Planning Discussion 2

Notes from discussion (Craig W, David R, Mike L) based on above whiteboard diagram:

What we have:

• "Tool Manager" demonstrated at NDSC6 
  • Angular UI over a very simple Python/Flask REST API. 
  • The REST API allows you to get a list of supported tools, post/put/delete instances of running tools.  
  • Fronted with a basic NGINX proxy that routes traffic to the running container based on ID (e.g., http://tooserver/containerId/)
  • Data is retrieved via HTTP get using repository-specific APIs. Only Clowder and Dataverse are supported
  • Docker containers are managed via system calls (docker executable)
• WholeTale/ytHub/tmpnb:
  • The yt.hub team has extended Jupyter tmpnb to support volume mounts.  They've created fuse mounts for Girder.
• PRAGMA PID service
  • Demonstrated at NDSC6, appears to allow attaching arbitrary metadata to registered PID. 
• Analysis
  • For the Dark Sky dataset, we can use the notebook demonstrated by the yt team.
    
    

What we need to do:

• Copy MHD dataset to storage condo
• Docker-enabled hosts with access to each dataset (e.g., NFS) at SDSC, possibly in the yt DXL project, and in the NDS Labs project for MHD
• Decide whether to use/extend existing Tool Manager, yt/tmpnb or Jupyter tmpnp  (or something else)
• Define strategy for managing containers at each site
  • Simple:  "ssh docker run -v" or use the Docker API
  • Harder:  Use Kubernetes or Docker Swarm for container orchestration.  For example, launch a jupyter container on a node with label "sdsc"
• Implement the resolution/registry
  • Ability to register a data URL with some associated metadata.
  • Metadata would include site (SDSC, NCSA) and volume mount information for the dataset.
  • The PRAGMA PID service looks possible at first glance, but may be too complex for what we're trying to do.  It requires handle.net integration.
• Implement bookmarklet:  There was discussion of providing some bookmarklet javascript to link a data DOI/PID to the "tool manager" service
• Authentication: 
  • TBD – how do we control who gets access, or is it open to the public?
  • In the case of Clowder/Dataverse, all API requests include an API key
• Analysis:
  • Need to get notebooks/code to demonstrate how to work with the MHD and  Norman data.

Example case for resolution (not a real dataset for SC16)

• A dataset has a Globus Publish landing page https://publish.globus.org/jspui/handle/ITEM/113
• This dataset has the URL
  • https://www.globus.org/app/transfer?origin_id=82f1b5c6-6e9b-11e5-ba47-22000b92c6ec&origin_path=/unpublished/publication_113/
• This would map to Nebula:
  • /scratch/mdf/publication_113

Component Options

We will need to select one from each of the following categories.

All combinations are possible, although some combinations will likely be easier to accomplish than others.

"Repository" - User Frontend

1. 1. user installs bookmarklet this may be restricted in modern browsers... more research is necessary
      • Pros
        • browser-agnostic
      • Cons
        
        • probably lots of learning involved here
        • user must seek out and install this
        • no notion of authentication (see below)
        • more complex scenarios may not work in modern browsers
          
          • see https://hypothes.is/blog/farewell-to-bookmarklets/
          • see https://medium.com/making-instapaper/bookmarklets-are-dead-d470d4bbb626#.co504ji62
   2. user installs browser extension
      • Pros
        • more secure than bookmarklets... I guess?

**Given information:**
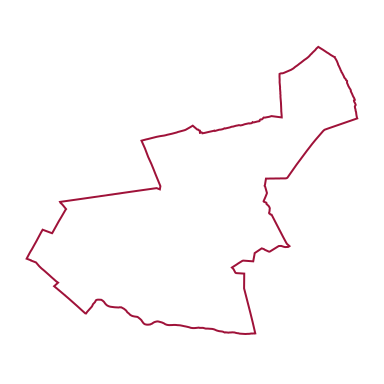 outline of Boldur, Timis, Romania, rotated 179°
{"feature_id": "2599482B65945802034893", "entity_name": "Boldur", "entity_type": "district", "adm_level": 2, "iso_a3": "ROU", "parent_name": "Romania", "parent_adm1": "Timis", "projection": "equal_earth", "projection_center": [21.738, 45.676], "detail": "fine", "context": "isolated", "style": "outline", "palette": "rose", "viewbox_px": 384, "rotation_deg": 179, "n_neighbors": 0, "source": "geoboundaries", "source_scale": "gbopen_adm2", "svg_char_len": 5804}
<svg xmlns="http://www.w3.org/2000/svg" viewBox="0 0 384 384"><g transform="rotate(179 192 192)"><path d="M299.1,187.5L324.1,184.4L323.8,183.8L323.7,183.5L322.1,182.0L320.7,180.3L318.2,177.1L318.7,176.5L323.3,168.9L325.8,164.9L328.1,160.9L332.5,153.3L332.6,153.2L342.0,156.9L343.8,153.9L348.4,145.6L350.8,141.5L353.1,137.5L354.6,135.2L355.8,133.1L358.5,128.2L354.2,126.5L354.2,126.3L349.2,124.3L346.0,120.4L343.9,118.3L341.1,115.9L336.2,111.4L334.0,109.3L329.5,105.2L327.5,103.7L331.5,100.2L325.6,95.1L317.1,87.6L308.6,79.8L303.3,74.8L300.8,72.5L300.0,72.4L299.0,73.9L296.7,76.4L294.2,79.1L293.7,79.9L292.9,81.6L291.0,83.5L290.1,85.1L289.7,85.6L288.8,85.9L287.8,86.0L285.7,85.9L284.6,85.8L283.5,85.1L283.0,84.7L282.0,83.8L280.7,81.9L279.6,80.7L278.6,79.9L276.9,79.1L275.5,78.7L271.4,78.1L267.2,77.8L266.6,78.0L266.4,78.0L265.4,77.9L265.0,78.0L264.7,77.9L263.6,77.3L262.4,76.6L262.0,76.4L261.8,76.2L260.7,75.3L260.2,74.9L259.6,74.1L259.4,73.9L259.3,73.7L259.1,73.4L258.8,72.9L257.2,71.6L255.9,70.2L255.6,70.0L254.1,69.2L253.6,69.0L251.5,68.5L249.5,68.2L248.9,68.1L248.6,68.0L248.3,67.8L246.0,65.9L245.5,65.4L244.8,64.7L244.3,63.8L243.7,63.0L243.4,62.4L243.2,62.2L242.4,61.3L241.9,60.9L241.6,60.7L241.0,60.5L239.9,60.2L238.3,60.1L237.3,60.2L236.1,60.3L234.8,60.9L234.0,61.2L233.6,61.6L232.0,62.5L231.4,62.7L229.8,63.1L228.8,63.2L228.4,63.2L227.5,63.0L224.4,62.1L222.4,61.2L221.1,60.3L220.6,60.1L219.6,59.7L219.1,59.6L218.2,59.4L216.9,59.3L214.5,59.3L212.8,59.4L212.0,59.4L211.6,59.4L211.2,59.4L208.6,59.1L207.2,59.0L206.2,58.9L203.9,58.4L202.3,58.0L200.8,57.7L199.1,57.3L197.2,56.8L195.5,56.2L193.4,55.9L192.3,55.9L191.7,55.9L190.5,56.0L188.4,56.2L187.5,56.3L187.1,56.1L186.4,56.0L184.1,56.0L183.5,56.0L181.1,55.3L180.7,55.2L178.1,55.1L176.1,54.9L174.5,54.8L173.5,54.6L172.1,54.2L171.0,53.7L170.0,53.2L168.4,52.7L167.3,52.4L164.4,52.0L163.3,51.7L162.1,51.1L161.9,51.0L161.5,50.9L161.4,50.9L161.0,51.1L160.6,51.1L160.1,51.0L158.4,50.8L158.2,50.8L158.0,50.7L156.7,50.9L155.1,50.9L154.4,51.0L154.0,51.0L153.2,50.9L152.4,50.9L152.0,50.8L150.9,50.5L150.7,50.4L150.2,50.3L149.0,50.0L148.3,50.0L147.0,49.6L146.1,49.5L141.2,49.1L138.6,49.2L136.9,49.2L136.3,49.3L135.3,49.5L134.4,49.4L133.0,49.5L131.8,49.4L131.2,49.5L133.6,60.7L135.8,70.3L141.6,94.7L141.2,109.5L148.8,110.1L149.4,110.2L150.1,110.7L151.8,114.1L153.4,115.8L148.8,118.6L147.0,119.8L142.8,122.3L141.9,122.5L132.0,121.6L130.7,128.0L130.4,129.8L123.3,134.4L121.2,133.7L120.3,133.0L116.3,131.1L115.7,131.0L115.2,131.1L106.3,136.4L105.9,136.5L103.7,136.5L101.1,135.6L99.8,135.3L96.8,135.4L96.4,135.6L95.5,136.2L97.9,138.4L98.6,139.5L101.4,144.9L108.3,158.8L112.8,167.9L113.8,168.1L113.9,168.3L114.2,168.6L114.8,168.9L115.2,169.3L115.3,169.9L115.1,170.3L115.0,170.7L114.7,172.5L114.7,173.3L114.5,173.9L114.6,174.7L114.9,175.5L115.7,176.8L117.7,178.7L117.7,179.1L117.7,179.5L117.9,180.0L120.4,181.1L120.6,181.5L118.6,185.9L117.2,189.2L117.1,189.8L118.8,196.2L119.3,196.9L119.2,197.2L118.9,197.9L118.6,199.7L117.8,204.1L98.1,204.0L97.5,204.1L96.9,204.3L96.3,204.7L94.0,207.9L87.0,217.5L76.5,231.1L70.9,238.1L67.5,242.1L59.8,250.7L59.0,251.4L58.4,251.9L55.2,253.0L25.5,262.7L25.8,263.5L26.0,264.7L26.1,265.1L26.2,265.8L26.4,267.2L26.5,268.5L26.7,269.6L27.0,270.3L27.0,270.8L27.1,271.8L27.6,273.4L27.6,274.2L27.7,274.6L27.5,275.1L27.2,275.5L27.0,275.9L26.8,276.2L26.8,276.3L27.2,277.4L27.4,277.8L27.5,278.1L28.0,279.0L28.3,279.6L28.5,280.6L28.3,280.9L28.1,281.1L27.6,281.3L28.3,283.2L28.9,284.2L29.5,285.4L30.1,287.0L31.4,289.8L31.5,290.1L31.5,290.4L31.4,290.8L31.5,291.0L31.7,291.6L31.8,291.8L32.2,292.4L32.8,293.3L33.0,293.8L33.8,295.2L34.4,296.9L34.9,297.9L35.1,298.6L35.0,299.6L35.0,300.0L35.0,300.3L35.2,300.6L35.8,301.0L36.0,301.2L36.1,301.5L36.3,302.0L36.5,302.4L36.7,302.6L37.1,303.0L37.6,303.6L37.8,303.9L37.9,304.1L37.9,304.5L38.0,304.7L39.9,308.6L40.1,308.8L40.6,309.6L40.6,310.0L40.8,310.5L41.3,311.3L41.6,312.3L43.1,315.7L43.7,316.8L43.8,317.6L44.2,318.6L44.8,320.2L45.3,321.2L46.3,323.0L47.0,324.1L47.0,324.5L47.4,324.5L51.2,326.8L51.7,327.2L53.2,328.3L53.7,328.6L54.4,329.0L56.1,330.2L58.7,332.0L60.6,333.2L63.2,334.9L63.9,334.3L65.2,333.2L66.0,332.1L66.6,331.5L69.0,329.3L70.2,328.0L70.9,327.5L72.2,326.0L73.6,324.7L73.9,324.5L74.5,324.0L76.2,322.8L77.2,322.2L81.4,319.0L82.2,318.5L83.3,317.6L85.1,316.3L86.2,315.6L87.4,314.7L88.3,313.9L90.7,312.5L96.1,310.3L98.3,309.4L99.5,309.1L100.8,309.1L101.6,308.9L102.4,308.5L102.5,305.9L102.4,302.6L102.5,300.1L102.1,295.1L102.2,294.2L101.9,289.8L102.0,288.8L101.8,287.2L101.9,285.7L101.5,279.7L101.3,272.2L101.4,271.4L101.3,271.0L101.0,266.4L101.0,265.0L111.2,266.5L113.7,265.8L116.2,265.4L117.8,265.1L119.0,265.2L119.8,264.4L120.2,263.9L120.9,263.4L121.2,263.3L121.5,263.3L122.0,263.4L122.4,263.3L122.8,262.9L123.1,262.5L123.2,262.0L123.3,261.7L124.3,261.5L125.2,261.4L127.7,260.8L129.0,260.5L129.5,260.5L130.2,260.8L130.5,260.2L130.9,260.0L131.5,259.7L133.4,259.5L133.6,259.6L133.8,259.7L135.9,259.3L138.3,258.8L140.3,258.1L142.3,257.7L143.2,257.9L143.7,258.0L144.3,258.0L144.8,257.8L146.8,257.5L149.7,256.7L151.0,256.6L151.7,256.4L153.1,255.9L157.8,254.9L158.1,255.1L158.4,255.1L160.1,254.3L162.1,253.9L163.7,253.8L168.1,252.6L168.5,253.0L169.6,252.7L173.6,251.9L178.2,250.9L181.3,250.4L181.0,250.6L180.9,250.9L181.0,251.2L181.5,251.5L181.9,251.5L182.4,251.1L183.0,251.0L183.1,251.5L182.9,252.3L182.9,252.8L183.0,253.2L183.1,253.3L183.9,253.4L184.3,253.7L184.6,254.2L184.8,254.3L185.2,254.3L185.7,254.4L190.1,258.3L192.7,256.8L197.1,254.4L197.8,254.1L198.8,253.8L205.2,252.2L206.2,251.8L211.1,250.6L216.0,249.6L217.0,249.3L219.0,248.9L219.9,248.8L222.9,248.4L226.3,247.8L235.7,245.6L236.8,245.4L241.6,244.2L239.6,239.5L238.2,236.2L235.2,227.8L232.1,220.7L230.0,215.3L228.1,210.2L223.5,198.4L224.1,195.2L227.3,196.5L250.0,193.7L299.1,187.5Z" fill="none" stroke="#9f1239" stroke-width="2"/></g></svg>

**Aim 1:** In the planning notes, which repositories are supported when the Tool Manager retrieves data?
**Aim 2:** Return the passage of the planning notes that opens with the words containing "What we need" and closes with "requires handle.net integration.".
Rely only on the text to respond, not on the data.

**Exercise solution 1:** Only Clowder and Dataverse are supported.

**Exercise solution 2:**
What we need to do:

• Copy MHD dataset to storage condo
• Docker-enabled hosts with access to each dataset (e.g., NFS) at SDSC, possibly in the yt DXL project, and in the NDS Labs project for MHD
• Decide whether to use/extend existing Tool Manager, yt/tmpnb or Jupyter tmpnp  (or something else)
• Define strategy for managing containers at each site
  • Simple:  "ssh docker run -v" or use the Docker API
  • Harder:  Use Kubernetes or Docker Swarm for container orchestration.  For example, launch a jupyter container on a node with label "sdsc"
• Implement the resolution/registry
  • Ability to register a data URL with some associated metadata.
  • Metadata would include site (SDSC, NCSA) and volume mount information for the dataset.
  • The PRAGMA PID service looks possible at first glance, but may be too complex for what we're trying to do.  It requires handle.net integration.